I had been fascinated by computer graphics for almost as long as I’ve been interested in computers. My earliest memory of computer graphics was at the California Museum of Science and Industry, predecessor to the current day California Science Center. In association with the 1986 World’s Fair (Expo ’86) in Vancouver, British Columbia, the museum held an exhibit on computer graphics. Part of the exhibit was a computer lab where museum attendees can watch an artist work on a computer. Next to the lab was a TV screen running a video loop.
My attention was captured by the video loop. It included the landmark animation short Luxo Jr. There were many other technical displays of computer graphics in the video loop, but the little hopping lamp is the one that made me sit on the bench and wait for the loop to repeat.
Since this was before the age of Google and Wikipedia, it took me some time to learn that Luxo. Jr. was first presented at a computer graphics industry conference. At the time it was officially just a demonstration of the algorithm described in a paper presented at SIGGRAPH 1986. But history showed it was far more than a simple demo.
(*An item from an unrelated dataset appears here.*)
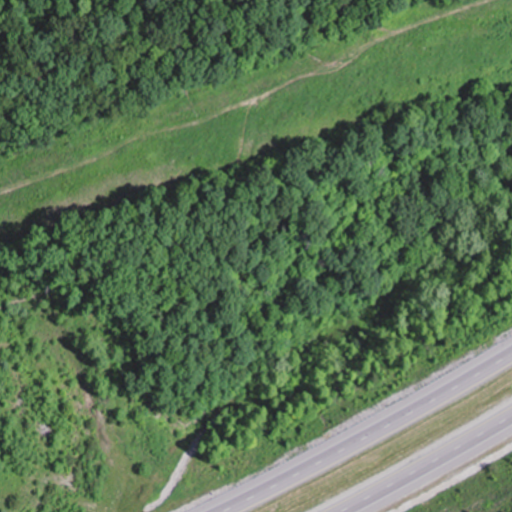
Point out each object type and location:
road: (364, 433)
road: (431, 467)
Once I knew about SIGGRAPH I knew it would be interesting. However, the conference is not cheap, even before considering the airfare and hotels. Most of the attendees are there for business: they work in a career where their employer would foot the bill. I did not work at such a job so SIGGRAPH remained out of reach.
Until this year.
SIGGRAPH 2017 is in the Los Angeles Convention Center, roughly a 40 minute commute away. Since I didn’t have to invest in airfare or hotel expenses, it made sense to get a taste with a cheap exhibits-only pass.